Set tasks
a) Print the section of the Kenyan company winding-up text from "An application in" to "voluntary winding up.".
b) According to the Kenyan company winding-up text, for how long does the Registrar have an application published in the Kenya Gazette?
c) Go on with the Kenyan company winding-up text, starting after its final sentence.

Start of Supplied text

An application in Writing is made to the Registrar of Companies, in the prescribed form, stating the intention of the company to Wind up its affairs. The application shall be accompanied by the Resolution, minutes of the Meeting where the resolution was passed and copies of all outstanding company returns.
Where the Registrar is satisfied with the application. The registrar shall cause the application to be published in the Kenya Gazette for a period of 3 months.
At the pleasure of the Registrar, the company shall be removed from the Register of Companies.
Circumstances when a Company can be liquidated or Deregistered- Companies Insolvency rules in Kenya:
There are three modes of Company Winding Up:
1. Members’ voluntary winding up.
2. Creditors’ voluntary winding up
This is also known as compulsory winding up. This may occur in the following circumstances:-
(a) Special resolution of the company: – If the company has by special resolution resolved that it may be wound up by the court, the court may pass a winding up order. The power of the court in such a case is discretionary. The court may refuse to order winding up where it is opposed to public or company’s interest.
(b) Default in holding statutory meeting or in delivering the statutory report to the registrar: – If a company defaults in delivering a statutory report to the registrar or in holding the statutory meeting, the court may order winding up of the company either on the petition of the registrar or on the petition of a contributory. The petition must not be filed before expiry of 14 days after the last day in which the statutory meeting ought to have been held. However, the court may instead of making a winding up order, direct the statutory report to be delivered or that a meeting shall be held.

End of Supplied text
Start of Dataset entries

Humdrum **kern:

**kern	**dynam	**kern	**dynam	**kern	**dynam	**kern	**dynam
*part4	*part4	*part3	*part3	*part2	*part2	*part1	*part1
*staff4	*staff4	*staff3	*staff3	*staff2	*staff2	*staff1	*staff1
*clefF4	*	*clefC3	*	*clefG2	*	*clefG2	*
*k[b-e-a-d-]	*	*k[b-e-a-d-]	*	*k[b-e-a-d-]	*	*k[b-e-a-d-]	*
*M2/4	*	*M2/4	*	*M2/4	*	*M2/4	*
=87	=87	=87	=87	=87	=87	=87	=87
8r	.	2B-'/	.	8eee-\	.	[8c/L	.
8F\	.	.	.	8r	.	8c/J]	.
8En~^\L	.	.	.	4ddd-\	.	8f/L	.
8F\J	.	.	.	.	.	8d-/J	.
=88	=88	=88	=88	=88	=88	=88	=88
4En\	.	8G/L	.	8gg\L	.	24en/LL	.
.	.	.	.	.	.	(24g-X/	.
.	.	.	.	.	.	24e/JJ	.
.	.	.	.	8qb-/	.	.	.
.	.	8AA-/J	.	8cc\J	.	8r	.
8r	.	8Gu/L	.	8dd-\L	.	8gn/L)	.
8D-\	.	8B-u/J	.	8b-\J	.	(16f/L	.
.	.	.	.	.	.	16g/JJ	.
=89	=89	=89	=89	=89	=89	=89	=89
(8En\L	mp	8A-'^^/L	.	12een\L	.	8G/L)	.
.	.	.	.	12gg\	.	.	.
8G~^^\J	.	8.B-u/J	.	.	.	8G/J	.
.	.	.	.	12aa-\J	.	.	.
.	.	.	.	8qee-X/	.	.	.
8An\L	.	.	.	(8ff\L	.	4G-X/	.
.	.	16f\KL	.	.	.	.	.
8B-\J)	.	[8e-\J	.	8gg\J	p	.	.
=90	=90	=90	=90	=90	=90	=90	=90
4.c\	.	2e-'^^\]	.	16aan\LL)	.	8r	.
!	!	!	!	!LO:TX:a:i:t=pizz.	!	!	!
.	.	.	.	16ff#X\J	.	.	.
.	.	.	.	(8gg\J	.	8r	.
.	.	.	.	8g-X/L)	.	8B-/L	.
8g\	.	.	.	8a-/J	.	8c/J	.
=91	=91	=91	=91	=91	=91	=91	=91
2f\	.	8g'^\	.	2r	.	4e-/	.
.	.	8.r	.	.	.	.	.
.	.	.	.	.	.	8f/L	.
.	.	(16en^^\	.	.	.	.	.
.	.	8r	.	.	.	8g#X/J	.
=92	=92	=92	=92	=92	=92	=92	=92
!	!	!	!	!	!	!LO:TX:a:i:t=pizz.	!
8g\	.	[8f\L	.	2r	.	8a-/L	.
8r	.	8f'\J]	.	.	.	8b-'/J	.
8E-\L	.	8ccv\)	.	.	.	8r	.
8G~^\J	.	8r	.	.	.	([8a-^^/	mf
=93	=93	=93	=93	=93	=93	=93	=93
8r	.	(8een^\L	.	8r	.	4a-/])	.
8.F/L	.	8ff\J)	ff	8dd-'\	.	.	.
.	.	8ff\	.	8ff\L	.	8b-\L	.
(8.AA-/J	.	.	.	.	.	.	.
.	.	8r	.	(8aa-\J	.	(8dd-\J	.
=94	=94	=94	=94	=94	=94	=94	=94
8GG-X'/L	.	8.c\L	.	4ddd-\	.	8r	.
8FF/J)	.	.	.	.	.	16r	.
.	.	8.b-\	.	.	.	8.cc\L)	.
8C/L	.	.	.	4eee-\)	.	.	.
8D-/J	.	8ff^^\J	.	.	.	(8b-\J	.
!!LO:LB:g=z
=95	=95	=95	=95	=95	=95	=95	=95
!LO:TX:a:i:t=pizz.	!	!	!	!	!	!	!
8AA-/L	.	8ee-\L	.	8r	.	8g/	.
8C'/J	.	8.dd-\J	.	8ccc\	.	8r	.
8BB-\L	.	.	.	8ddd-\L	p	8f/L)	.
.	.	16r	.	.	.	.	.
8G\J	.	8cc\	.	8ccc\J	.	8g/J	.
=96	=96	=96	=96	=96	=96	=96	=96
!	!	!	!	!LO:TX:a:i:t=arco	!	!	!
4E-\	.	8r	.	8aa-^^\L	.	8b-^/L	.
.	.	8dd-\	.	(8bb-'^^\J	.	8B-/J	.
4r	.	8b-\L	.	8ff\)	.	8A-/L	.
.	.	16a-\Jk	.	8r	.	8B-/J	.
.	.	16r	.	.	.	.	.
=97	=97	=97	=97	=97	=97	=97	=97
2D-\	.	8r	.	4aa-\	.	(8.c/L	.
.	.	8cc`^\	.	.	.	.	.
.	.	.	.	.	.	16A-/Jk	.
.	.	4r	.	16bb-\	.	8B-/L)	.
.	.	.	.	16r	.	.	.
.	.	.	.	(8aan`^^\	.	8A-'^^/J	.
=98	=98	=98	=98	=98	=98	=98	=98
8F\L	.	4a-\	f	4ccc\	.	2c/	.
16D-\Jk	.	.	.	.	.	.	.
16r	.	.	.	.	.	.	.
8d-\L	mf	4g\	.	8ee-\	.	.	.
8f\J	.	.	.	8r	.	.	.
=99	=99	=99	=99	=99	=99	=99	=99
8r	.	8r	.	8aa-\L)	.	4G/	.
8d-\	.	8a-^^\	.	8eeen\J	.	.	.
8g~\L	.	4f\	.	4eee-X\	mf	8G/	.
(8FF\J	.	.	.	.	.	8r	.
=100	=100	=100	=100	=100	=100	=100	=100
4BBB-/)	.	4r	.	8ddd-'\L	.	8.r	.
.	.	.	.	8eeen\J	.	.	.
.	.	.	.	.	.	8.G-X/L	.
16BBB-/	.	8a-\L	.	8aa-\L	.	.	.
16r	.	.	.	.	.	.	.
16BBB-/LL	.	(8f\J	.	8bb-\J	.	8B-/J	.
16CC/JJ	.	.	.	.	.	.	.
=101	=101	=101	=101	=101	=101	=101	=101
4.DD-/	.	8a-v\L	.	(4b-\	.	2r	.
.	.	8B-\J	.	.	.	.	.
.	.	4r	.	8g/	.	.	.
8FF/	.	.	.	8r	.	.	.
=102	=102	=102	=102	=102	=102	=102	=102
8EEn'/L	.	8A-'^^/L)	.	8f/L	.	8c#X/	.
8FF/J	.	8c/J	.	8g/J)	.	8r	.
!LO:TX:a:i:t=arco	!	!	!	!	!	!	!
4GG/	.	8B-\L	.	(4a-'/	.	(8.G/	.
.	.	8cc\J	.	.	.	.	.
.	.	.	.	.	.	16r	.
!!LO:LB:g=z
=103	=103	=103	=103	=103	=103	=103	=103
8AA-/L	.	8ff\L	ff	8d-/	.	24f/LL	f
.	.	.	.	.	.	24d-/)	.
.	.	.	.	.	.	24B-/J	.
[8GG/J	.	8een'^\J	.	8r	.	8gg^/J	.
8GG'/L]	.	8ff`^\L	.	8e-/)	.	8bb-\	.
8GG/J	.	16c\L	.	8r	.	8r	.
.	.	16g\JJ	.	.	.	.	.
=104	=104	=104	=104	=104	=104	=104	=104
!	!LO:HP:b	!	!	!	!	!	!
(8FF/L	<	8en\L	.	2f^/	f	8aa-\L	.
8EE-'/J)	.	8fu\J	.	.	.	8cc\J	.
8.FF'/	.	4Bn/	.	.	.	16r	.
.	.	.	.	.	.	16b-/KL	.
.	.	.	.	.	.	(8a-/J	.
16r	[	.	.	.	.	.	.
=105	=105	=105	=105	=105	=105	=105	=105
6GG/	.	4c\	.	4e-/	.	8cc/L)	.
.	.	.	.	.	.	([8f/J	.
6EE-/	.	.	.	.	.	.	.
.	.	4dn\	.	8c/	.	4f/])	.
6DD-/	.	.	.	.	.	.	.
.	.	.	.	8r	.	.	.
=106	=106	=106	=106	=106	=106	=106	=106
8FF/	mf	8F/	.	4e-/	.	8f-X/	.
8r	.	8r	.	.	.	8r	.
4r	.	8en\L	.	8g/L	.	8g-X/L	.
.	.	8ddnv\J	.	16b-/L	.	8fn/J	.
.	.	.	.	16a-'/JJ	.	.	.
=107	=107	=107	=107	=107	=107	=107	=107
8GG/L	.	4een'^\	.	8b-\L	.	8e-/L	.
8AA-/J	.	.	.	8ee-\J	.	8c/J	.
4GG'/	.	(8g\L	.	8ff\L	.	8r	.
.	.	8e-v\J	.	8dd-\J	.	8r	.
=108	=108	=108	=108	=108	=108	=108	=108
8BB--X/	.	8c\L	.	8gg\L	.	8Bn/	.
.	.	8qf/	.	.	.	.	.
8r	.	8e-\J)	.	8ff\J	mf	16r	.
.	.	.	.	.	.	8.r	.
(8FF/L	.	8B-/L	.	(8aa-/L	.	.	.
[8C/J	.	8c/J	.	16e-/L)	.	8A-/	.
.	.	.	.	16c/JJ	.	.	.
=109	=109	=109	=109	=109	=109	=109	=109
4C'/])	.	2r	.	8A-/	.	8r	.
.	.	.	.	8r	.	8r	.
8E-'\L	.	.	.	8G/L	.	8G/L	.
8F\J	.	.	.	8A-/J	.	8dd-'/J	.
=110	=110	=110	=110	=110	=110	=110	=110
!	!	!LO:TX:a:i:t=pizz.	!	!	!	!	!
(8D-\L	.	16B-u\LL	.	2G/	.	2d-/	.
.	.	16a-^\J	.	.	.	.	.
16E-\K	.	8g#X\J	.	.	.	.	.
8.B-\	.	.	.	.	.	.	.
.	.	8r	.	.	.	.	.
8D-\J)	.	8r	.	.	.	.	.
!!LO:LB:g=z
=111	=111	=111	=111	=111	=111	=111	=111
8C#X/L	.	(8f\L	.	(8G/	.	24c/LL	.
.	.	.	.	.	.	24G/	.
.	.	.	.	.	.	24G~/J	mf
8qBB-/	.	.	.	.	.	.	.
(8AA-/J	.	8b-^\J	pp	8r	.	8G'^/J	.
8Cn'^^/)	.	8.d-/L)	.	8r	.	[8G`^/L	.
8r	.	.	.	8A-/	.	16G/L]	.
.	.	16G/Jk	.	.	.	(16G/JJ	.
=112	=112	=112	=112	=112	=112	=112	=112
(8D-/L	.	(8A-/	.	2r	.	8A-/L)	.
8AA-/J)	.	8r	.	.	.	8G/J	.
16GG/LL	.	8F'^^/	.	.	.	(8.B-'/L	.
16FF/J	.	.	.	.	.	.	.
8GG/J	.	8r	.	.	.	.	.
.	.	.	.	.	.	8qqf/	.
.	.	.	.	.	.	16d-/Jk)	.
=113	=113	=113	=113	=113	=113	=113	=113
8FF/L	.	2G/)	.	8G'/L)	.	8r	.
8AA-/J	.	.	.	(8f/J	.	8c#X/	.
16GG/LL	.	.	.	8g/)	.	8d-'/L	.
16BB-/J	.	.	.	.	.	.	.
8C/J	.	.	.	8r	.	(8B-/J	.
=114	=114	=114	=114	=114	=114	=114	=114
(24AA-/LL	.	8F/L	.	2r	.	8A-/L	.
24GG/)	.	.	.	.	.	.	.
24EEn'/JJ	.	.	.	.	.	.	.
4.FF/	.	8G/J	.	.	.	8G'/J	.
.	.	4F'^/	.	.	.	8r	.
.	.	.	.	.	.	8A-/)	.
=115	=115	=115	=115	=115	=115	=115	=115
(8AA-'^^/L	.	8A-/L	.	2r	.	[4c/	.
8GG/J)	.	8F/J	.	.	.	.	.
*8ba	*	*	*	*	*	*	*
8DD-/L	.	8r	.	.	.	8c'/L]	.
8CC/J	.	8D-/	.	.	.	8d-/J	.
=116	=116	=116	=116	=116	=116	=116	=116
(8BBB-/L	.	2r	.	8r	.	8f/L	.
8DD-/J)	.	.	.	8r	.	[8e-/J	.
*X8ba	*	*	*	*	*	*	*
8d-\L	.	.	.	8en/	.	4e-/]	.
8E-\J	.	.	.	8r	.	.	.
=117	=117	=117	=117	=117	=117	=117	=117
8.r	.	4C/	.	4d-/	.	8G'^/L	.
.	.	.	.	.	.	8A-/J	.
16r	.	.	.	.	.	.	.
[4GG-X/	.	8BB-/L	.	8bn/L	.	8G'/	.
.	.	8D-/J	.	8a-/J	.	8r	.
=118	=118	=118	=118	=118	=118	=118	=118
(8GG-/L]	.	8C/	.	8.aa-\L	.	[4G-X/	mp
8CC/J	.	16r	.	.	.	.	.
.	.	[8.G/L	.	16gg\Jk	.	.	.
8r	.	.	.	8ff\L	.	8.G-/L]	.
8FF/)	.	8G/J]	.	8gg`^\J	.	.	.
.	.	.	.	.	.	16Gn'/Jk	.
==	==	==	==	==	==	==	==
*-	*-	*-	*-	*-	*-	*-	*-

End of Dataset entries

Answers to the exercises
a)
An application in Writing is made to the Registrar of Companies, in the prescribed form, stating the intention of the company to Wind up its affairs. The application shall be accompanied by the Resolution, minutes of the Meeting where the resolution was passed and copies of all outstanding company returns.
Where the Registrar is satisfied with the application. The registrar shall cause the application to be published in the Kenya Gazette for a period of 3 months.
At the pleasure of the Registrar, the company shall be removed from the Register of Companies.
Circumstances when a Company can be liquidated or Deregistered- Companies Insolvency rules in Kenya:
There are three modes of Company Winding Up:
1. Members’ voluntary winding up.

b) 3 months.

c)
(c) Failure to commence or suspension of business: – Where a company does not commence its business within one year from its incorporation, or suspends its business for a whole year, the court may order for is winding up.
The court exercises power in this case only if the company has no intention of carrying on its business or if it is not possible for it to carry on its business.
Where the suspension of business is temporary or can be satisfactorily accounted for, the court will refuse to make an order.
If a company has not begun to carry on its business within a year from its incorporation, or suspends its business for a whole year, the court will not wind up if:-
There are reasonable prospects of the company starting business within a reasonable time.
There are good reasons for the delay, that is, the suspension of business is satisfactorily accounted for and appears to be due to temporary causes.
Case Law: Middleborough Assembly Rooms Company (1880)
A company suspended its business for more than 10 years due to depression in trade. A shareholder presented a petition for the winding up of the company a year later. 4/5th in value of the shareholders opposed the petition. The company intended to continue its operations when trade prospects improved. The petition was dismissed.
(d) Reduction of members below Minimum: –In the case of a Public company below seven members
If the company carries on business for more than six months while the number is reduced, every member who is cognizant of the fact that it is carrying out business with members fewer than the statutory minimum, will be severally liable for the payment of the whole of the debts of the company contracted after six months.
This is an area in the company where corporation veil is lifted.
(e) Inability to pay debts: – That is,
A creditor to whom the company owes more than Sh. 1,000 has left at the registered office, demand under his hand for the payment of the sum due, and the company has for 3 weeks thereafter reflected to honor the sum.
Execution or other process in favor of the creditors of a company is returned unsatisfied in whole or in part.
iii. If it is proved to the satisfaction of the court that the company is unable to pay its debts.
The court will not prove whether assets exceed liabilities, rather whether the company is unable to meet its current demands.
(f) Just and equitable: – This is when the court is of the opinion that it is just and equitable that the company should be wound up. This clause gives the court very wide powers to order winding whenever the court considers it just and equitable to do.
The following are the instances where the court can issue a winding up order under the clause, “just and equitable”: –
Where there is a deadlock in management.
Where it is impossible to carry on the business of the company except at a loss.
Where the company has engaged in illegal business.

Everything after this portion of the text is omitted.